If you have a child or teenager that was arrested, they will most likely go to juvenile court. Juvenile court is for minors who are convicted of a crime. Before you head to court, there are some things you should know. Here is more information about minors and criminal cases.

Who goes to juvenile court?

In general most people who are under the juvenile age will have their criminal case sent to juvenile court. That age will depend on the state. Many states have the juvenile age being younger than 18, while others may set it at 16 or 17. If you have a child that is below the juvenile age, their court case will probably start in juvenile court. Keep in mind that there are some cases where a minor's case is in juvenile court, but due to the nature of the crime, they are tried as an adult.

There are also states that have a younger age limit, where the child is not considered to be fully aware of their actions. For example, if you live in a state where they have a minimum age of 8 years old for juvenile court, a child that is 6 will not go to juvenile court. It is often their parents that face the consequences, not the child.

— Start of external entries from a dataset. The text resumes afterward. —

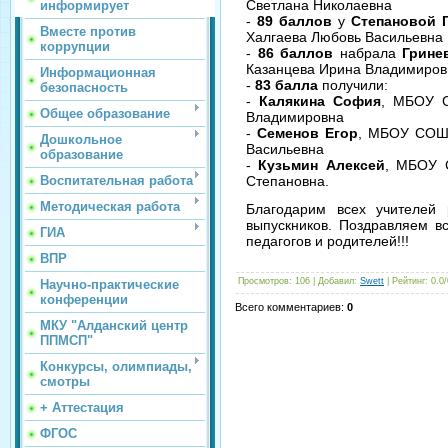
Светлана Николаевна
информирует
-
89 баллов
у
Степановой 
Вместе против
Халгаева Любовь Васильевна
коррупции
-
86 баллов
набрала
Грине
Казанцева Ирина Владимиров
Информационная
-
83 балла
получили:
безопасность
-
Калякина София
, МБОУ С
Общее образование
Владимировна
-
Семенов Егор
, МБОУ СОШ№
Дошкольное
Васильевна
образование
-
Кузьмин Алексей
, МБОУ 
Воспитательная работа
Степановна.
Методическая работа
Благодарим всех учителей
выпускников.
Поздравляем вс
ГИА
педагогов и родителей!!!
ВПР
Просмотров
: 106 |
Добавил
:
Swett
|
Рейтинг
:
0.0
/
Научно-практические
конференции
Всего комментариев
:
0
МКУ "Алданский центр
ППМСП"
Конкурсы, олимпиады,
смотры
+ Аттестация
ФГОС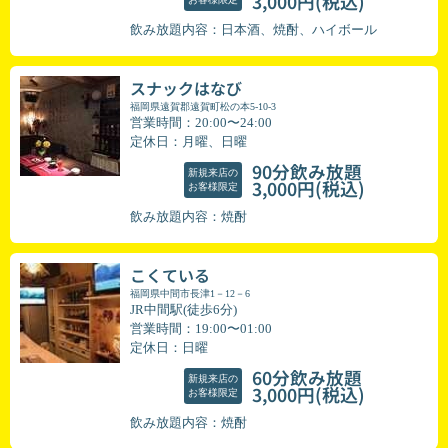
(税込)
3,000円
飲み放題内容：日本酒、焼酎、ハイボール
スナックはなび
福岡県遠賀郡遠賀町松の本5-10-3
営業時間：20:00〜24:00
定休日：月曜、日曜
90分飲み放題
新規来店の
(税込)
3,000円
お客様限定
飲み放題内容：焼酎
こくている
福岡県中間市長津1－12－6
JR中間駅(徒歩6分)
営業時間：19:00〜01:00
定休日：日曜
60分飲み放題
新規来店の
(税込)
3,000円
お客様限定
飲み放題内容：焼酎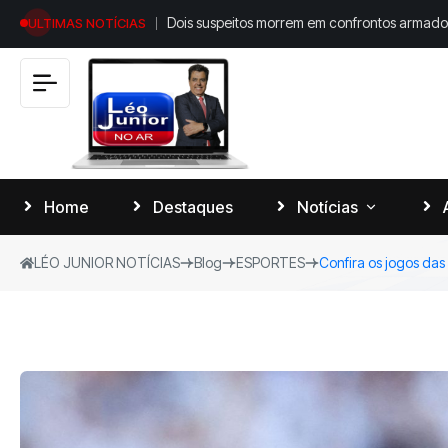
Dois suspeitos morrem em confrontos armado
ULTIMAS NOTÍCIAS
operação policial em Sarandi
Home
Destaques
Notícias
LÉO JUNIOR NOTÍCIAS
Blog
ESPORTES
Confira os jogos das
Cidade
Policia
Esportes
Paraná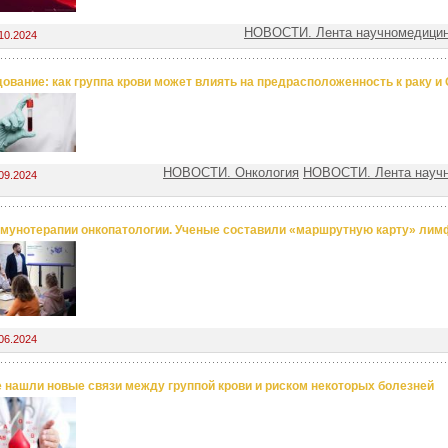
НОВОСТИ. Лента научномедицин
10.2024
ование: как группа крови может влиять на предрасположенность к раку и
НОВОСТИ. Онкология
НОВОСТИ. Лента науч
09.2024
мунотерапии онкопатологии. Ученые составили «маршрутную карту» лим
06.2024
 нашли новые связи между группой крови и риском некоторых болезней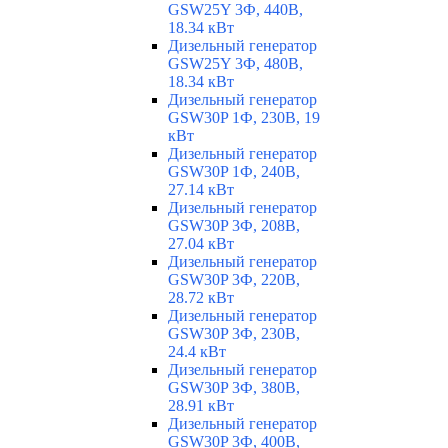
GSW25Y 3Ф, 440В,
18.34 кВт
Дизельный генератор
GSW25Y 3Ф, 480В,
18.34 кВт
Дизельный генератор
GSW30P 1Ф, 230В, 19
кВт
Дизельный генератор
GSW30P 1Ф, 240В,
27.14 кВт
Дизельный генератор
GSW30P 3Ф, 208В,
27.04 кВт
Дизельный генератор
GSW30P 3Ф, 220В,
28.72 кВт
Дизельный генератор
GSW30P 3Ф, 230В,
24.4 кВт
Дизельный генератор
GSW30P 3Ф, 380В,
28.91 кВт
Дизельный генератор
GSW30P 3Ф, 400В,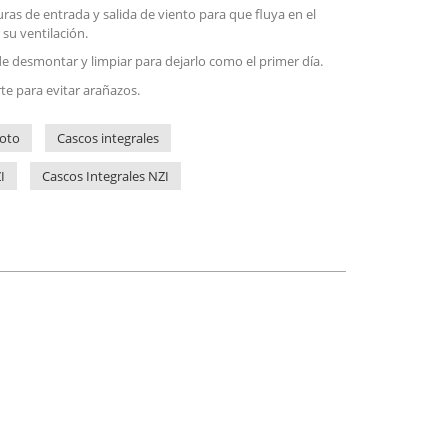
ras de entrada y salida de viento para que fluya en el
 su ventilación.
de desmontar y limpiar para dejarlo como el primer día.
e para evitar arañazos.
oto
Cascos integrales
I
Cascos Integrales NZI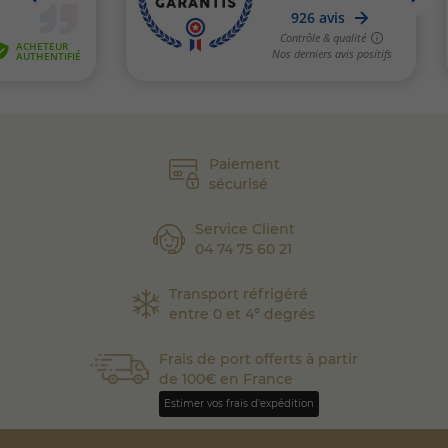
Paiement
sécurisé
Service Client
04 74 75 60 21
Transport réfrigéré
entre 0 et 4° degrés
Frais de port offerts à partir
de 100€ en France
Estimer vos frais d'expédition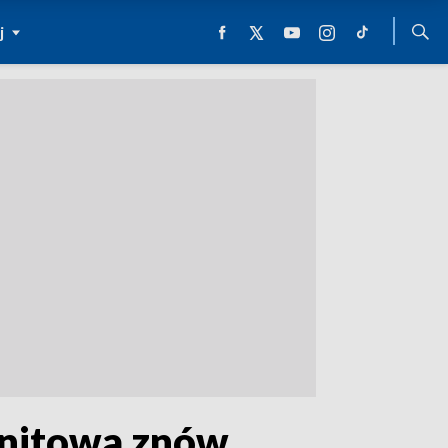
j
anitowa znów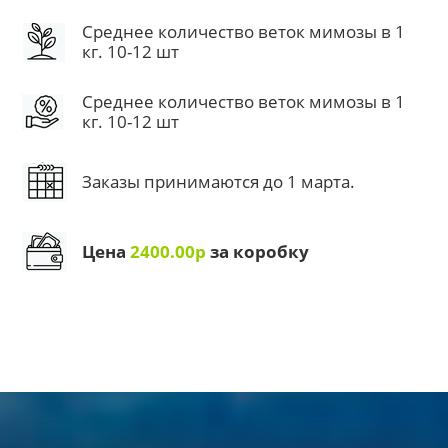
Среднее количество веток мимозы в 1
кг. 10-12 шт
Среднее количество веток мимозы в 1
кг. 10-12 шт
Заказы принимаются до 1 марта.
Цена
2400.00р
за коробку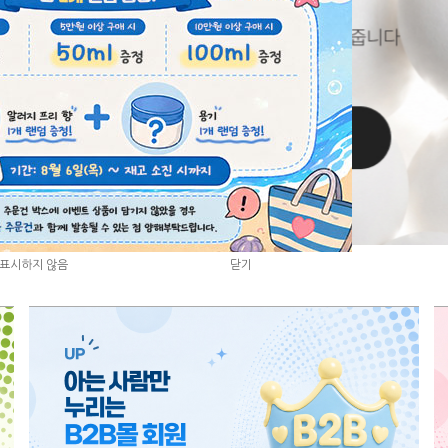
3
/
8
표시하지 않음
표시하지 않음
닫기
닫기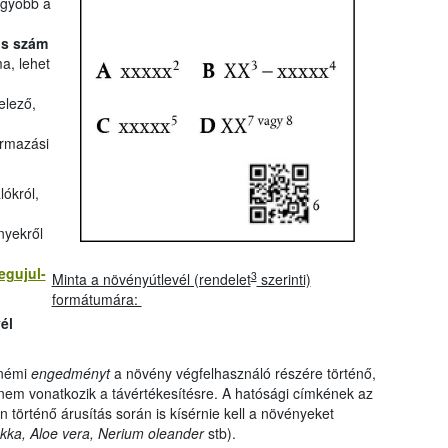
agyobb a
ós szám
a, lehet
elező,
rmazási
lókról,
nyekről
egujul-
3
Minta a növényútlevél (rendelet
szerinti)
formátumára:
él
 némi
engedményt
a növény végfelhasználó részére történő,
nem vonatkozik a távértékesítésre. A hatósági címkének az
 történő árusítás során is kísérnie kell a növényeket
kka, Aloe vera, Nerium oleander
stb).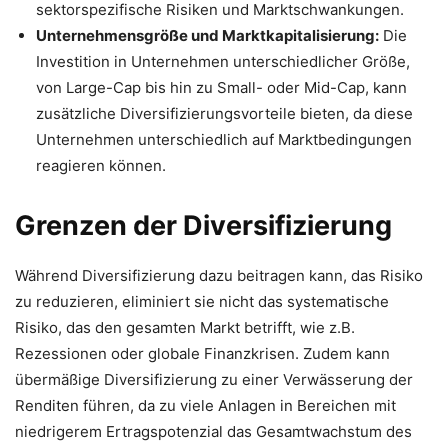
sektorspezifische Risiken und Marktschwankungen.
Unternehmensgröße und Marktkapitalisierung:
Die
Investition in Unternehmen unterschiedlicher Größe,
von Large-Cap bis hin zu Small- oder Mid-Cap, kann
zusätzliche Diversifizierungsvorteile bieten, da diese
Unternehmen unterschiedlich auf Marktbedingungen
reagieren können.
Grenzen der Diversifizierung
Während Diversifizierung dazu beitragen kann, das Risiko
zu reduzieren, eliminiert sie nicht das systematische
Risiko, das den gesamten Markt betrifft, wie z.B.
Rezessionen oder globale Finanzkrisen. Zudem kann
übermäßige Diversifizierung zu einer Verwässerung der
Renditen führen, da zu viele Anlagen in Bereichen mit
niedrigerem Ertragspotenzial das Gesamtwachstum des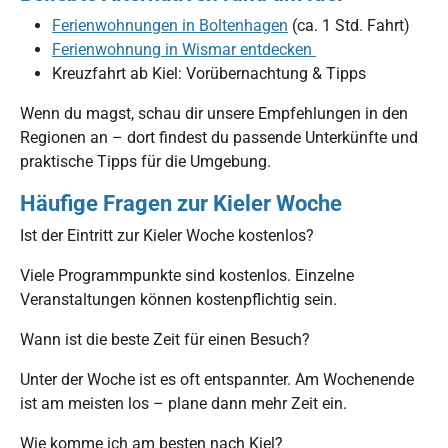
Ferienwohnungen in Boltenhagen
(ca. 1 Std. Fahrt)
Ferienwohnung in Wismar entdecken
Kreuzfahrt ab Kiel: Vorübernachtung & Tipps
Wenn du magst, schau dir unsere Empfehlungen in den
Regionen an – dort findest du passende Unterkünfte und
praktische Tipps für die Umgebung.
Häufige Fragen zur Kieler Woche
Ist der Eintritt zur Kieler Woche kostenlos?
Viele Programmpunkte sind kostenlos. Einzelne
Veranstaltungen können kostenpflichtig sein.
Wann ist die beste Zeit für einen Besuch?
Unter der Woche ist es oft entspannter. Am Wochenende
ist am meisten los – plane dann mehr Zeit ein.
Wie komme ich am besten nach Kiel?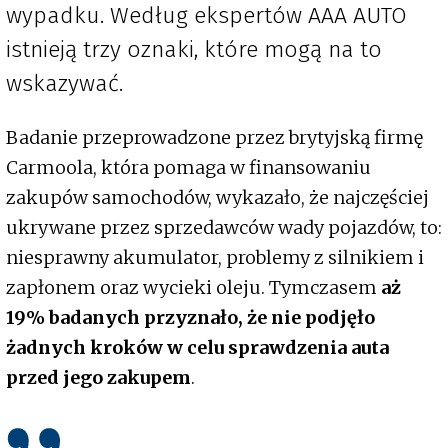
wypadku. Według ekspertów AAA AUTO
istnieją trzy oznaki, które mogą na to
wskazywać.
Badanie przeprowadzone przez brytyjską firmę
Carmoola, która pomaga w finansowaniu
zakupów samochodów, wykazało, że najczęściej
ukrywane przez sprzedawców wady pojazdów, to:
niesprawny akumulator, problemy z silnikiem i
zapłonem oraz wycieki oleju. Tymczasem
aż
19% badanych przyznało, że nie podjęło
żadnych kroków w celu sprawdzenia auta
przed jego zakupem
.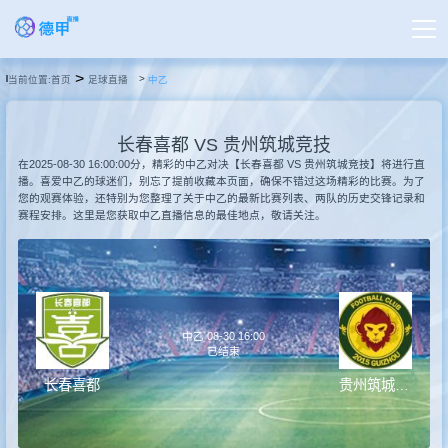
>
当前位置:
首页
足球直播
中乙
首页
长春喜都 VS 贵州筑城竞技
德甲直播
在2025-08-30 16:00:00分，精彩的中乙对决【长春喜都 VS 贵州筑城竞技】将进行直
播。喜爱中乙的球迷们，别忘了提前收藏本页面，确保不错过这场精彩的比赛。为了
您的观赛体验，还特别为您整理了关于中乙的最新比赛列表、两队的历史交锋记录和
赛程安排。这里是您获取中乙直播信息的最佳地点，敬请关注。
足球直播
篮球直播
中乙 08-30 16:00
德甲录像
已结束
长春喜都
贵州筑城竞技
德甲新闻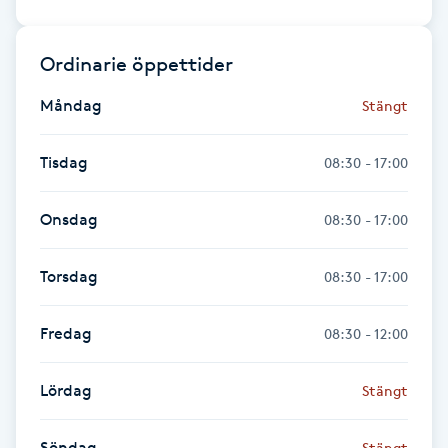
Hot Stone Massage
Ordinarie öppettider
Hot yoga
Måndag
Stängt
Hudföryngring
Tisdag
08:30 - 17:00
Huduppstramning
Onsdag
08:30 - 17:00
Hudvård
Torsdag
08:30 - 17:00
Hyaluronsyra
Fredag
08:30 - 12:00
Hyperhidros
Lördag
Stängt
Hypnos
Söndag
Stängt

What cases go to juvenile court?

While many cases in juvenile court are criminal cases, also referred to delinquency cases in juvenile court, not all of them are. With delinquency cases, they are usually crimes committed by a minor. For example, a child or teenager that has robbed a store or stolen a car will have their criminal case go to juvenile court. Other cases include:

Dependency cases – These types of cases are actually for the minor, not against them. With a dependency case, the child or teenager has been neglected or abused by their parents or guardians. They are also heard in juvenile court since it is related to a minor. The main decision here is whether or not the child is still safe to remain in their home.

Status offenses – Another type of case that can end up in juvenile court is a violation that is only related to minors. This might be breaking their curfew, running away, drinking when they have not yet reached the legal drinking age, or skipping school. 

What are the juvenile court procedures?

The procedures for a court case in juvenile court depend on the type of case. Due to the age of the child or nature of the crime, many criminal cases with minors don't even reach an official hearing. These are often settled before it reaches that point. When it is a dependency case, the security and protection of the child or teenager is important. If a child abuse case goes to trial, they might need to speak during the trial, but many children are given the option to give their testimony in private so they don't have to do it in front of the person who abused them. These stipulations will vary based on the situation and the case.

Cases that go to adult court instead of juvenile court are known as a waiver. These cases are usually involving serious charges, such as murder or rape. They will skip juvenile court and go directly to adult court, where they will be tried as an adult.